ChatGPT for Teams: Privacy-Compliant Use in the Workplace
In today’s digital business world, AI-powered communication platforms like ChatGPT are essential for tasks such as answering complex code questions or creating top-notch texts for offers.
However, in companies dealing with sensitive customer data, using ChatGPT can lead to a data protection dilemma. While ChatGPT offers an option to prevent the use of chat conversations for training purposes, it comes with certain limitations. Moreover, as of June 2023, there is no way to manage multiple team members or users through a company account. Each user must register individually and use their own email, phone number, and credit card. If you want to use ChatGPT+, for example, you cannot pay for all users with one credit card. Individual invoices also end up with individual users, creating an organizational and accounting nightmare.
We at DIVISO have also grappled with this issue and went in search of a solution.
The current solution from ChatGPT
ChatGPT allows you to disable sending data for training purposes in the options. This is done by turning off chat history. Obviously, this means losing the ability to manage multiple chats simultaneously. This can lead to significant restrictions for companies that rely on comprehensive documentation and tracking of their communication. Nevertheless, this option represents a first step towards data protection when using ChatGPT.
ChatGPT(+) and OpenAI API - What’s the difference?
There are two ways to use OpenAI’s offerings:
- ChatGPT / ChatGPT+: This offering is aimed at individual/private customers who only want a chat assistant. ChatGPT is the free offering, which only provides access to Version 3.5 and only when computing capacity is available. ChatGPT+ is the paid version, which is always available and also allows the use of Version 4.
- OpenAI API: This offering is aimed at companies and is actually intended for the development of new products. However, the chat functionality is also available via the API. The API access is intended for business use and allows, among other things, central billing of usage costs.
OpenAI API for more control over data
A promising approach is to use the OpenAI API. In OpenAI’s API Data Usage Policies, it states:
“OpenAI will not use data submitted by customers via our API to train or improve our models, unless you explicitly decide to share your data with us for this purpose. You can opt-in to share data."

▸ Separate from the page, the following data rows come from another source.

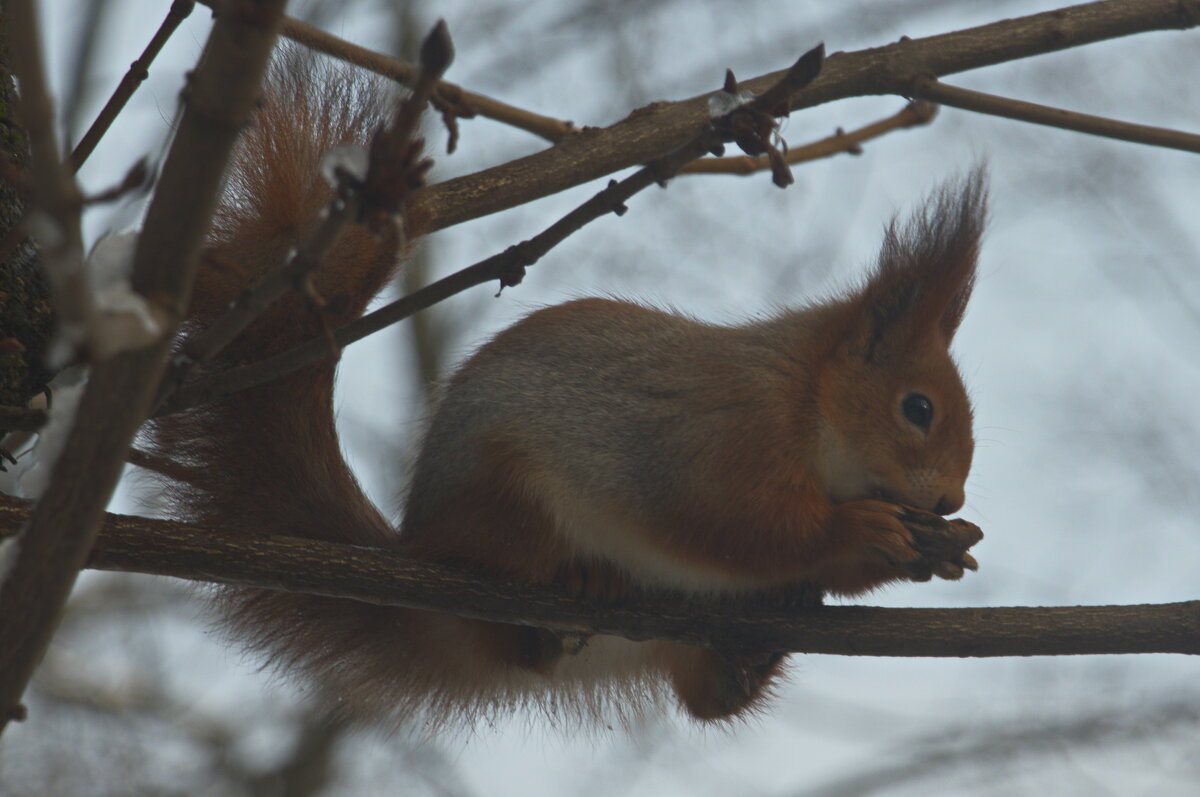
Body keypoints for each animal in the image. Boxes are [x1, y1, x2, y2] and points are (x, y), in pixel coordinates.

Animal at [142, 52, 984, 729]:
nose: (949, 499)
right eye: (918, 408)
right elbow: (738, 522)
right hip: (503, 493)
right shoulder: (726, 430)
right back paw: (582, 575)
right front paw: (861, 533)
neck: (809, 399)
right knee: (521, 598)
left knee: (704, 695)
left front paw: (938, 548)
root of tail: (419, 544)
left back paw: (753, 650)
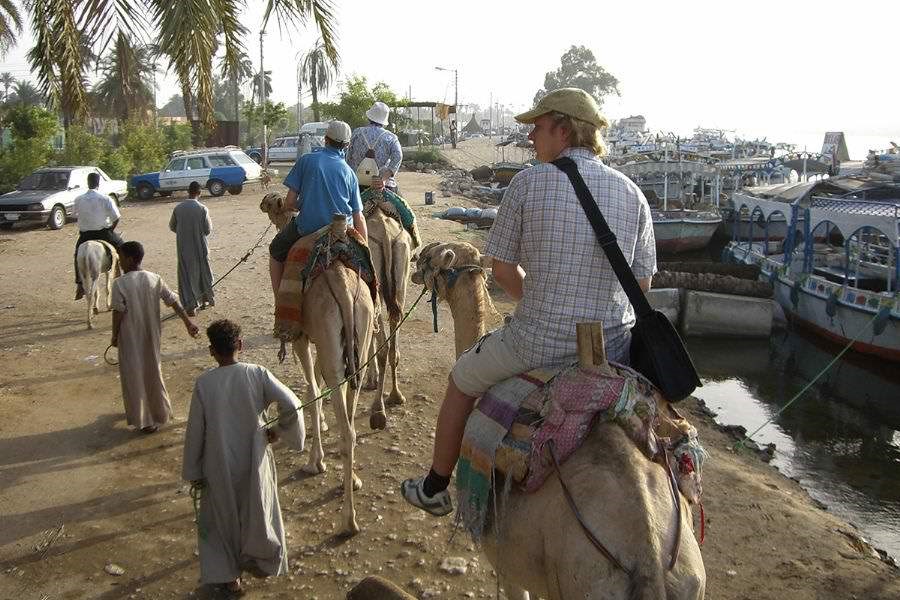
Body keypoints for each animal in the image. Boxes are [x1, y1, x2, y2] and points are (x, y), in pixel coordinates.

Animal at [286, 214, 374, 536]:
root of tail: (345, 290)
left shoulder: (302, 338)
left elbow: (312, 390)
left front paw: (315, 461)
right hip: (359, 336)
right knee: (350, 416)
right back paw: (355, 482)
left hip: (327, 338)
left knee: (346, 425)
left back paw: (348, 521)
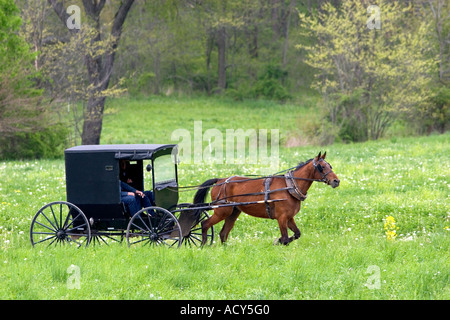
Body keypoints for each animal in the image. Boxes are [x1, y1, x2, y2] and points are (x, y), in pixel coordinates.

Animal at [192, 152, 340, 245]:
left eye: (330, 166)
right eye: (321, 167)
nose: (336, 181)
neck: (289, 186)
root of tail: (220, 180)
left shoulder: (289, 217)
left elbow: (297, 234)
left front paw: (277, 241)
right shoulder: (282, 218)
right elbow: (285, 239)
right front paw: (278, 241)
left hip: (233, 212)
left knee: (223, 233)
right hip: (222, 211)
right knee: (205, 224)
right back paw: (203, 245)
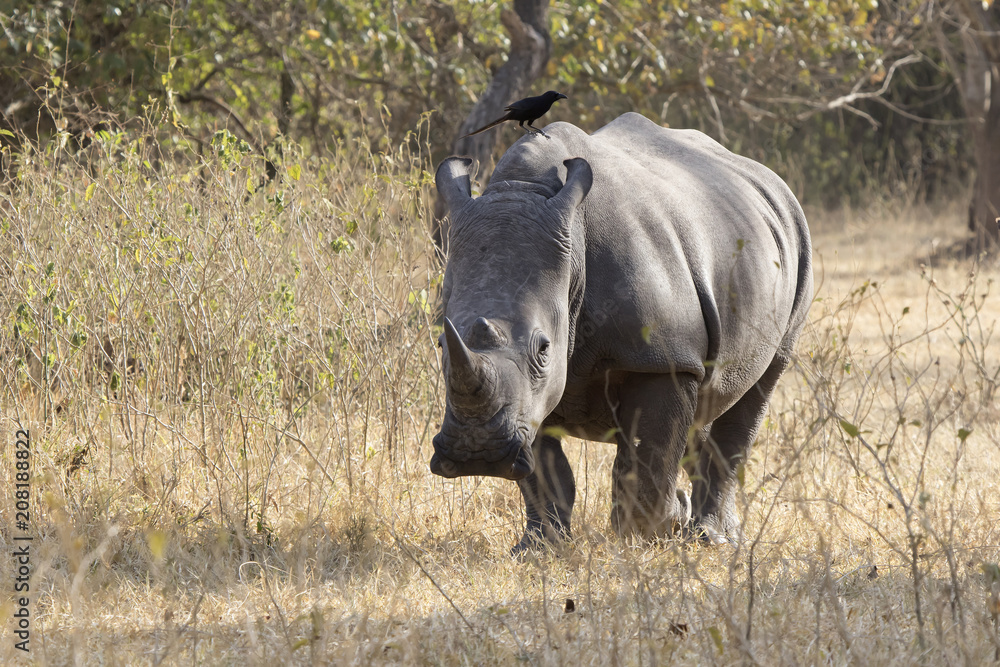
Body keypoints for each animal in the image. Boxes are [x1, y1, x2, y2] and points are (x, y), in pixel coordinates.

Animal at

This means that data transmitted via the API will not be used for training or improving the models unless you expressly choose to share your data for this purpose.
This allows you to better control which data you share with OpenAI and how it is used. It offers more flexibility and data protection compared to the standard use of ChatGPT.
The solution with “Technologic - AI Chat” (Open Source)
The API does not provide its own user interface - understandably, as it is intended for the development of applications. However, there are many alternative chat frontends that you can use together with chat models like ChatGPT. We chose “Technologic - AI Chat”, which was developed by our friends at Xpress.ai. This chat frontend, based on the Svelte framework, scores not only with ease of use, adaptability, and seamless integration with the OpenAI API, but also offers data protection and usability features that are particularly important to us:
- Secure Storage: Your conversations are stored locally on your computer, thanks to the use of your browser’s IndexedDB storage.
- Bring Your Own API Key: You can easily configure your OpenAI API key or another compatible backend (e.g., xai-llm-server).
- Organized Conversations: You can organize your conversations in folders to keep them tidy.
- Message Editing: You can edit and modify sent and received messages as needed.
- Conversation Branching: You can switch between different topics without losing context.
In addition to these features, “Technologic - AI Chat” offers many more functionalities. For a complete list of features and capabilities, you can visit Xpress.ai’s GitHub page.
Installing Technologic - AI Chat
To install “Technologic - AI Chat”, simply follow the instructions in the project’s README file:
git clone https://github.com/XpressAI/technologic.git
cd technologic
npm install
If you get error messages due to a dependency conflict with the current npm version, it’s no big deal. Just use this command here:
npm install --legacy-peer-deps
Once the installation is complete, start the app with npm run dev -- --open
to launch the local Node server and automatically open the app in a new browser window.
Before you start using the chat application, you need to enter your OpenAI API key in the app’s settings.
Optionally, you can adjust the Completions Model to be used in the settings. By default, the model is set to “gpt-3.5-turbo”, but if you already have GPT-4 access through the API (so far, you had to get on the waiting list for this), you can also use GPT-4.
To make “Technologic - AI Chat” easily accessible for non-techies in your organization, you can host it in your own intranet, just like we did.
To do this, use npm run build
to create a “build” directory.
This directory contains all necessary files, which you can then upload to your server to deploy the app within your company network.
This way, all team members can access the chat application and use it for their tasks.
Conclusion
In this article, we have dealt with the tricky topics of data protection and teamwork when it comes to using ChatGPT in a company setting.
With the combination of OpenAI API and Technologic frontend, we have found a solution that allows all colleagues to work under a common company account, and each person can have their own chat with history, while all data remains securely stored locally. This keeps sensitive information safe and prevents unauthorized sharing. This solution has helped us work efficiently and with data protection in mind.
We hope that our experiences can also help other companies leverage the potential of AI-based communication platforms like ChatGPT without compromising on data protection.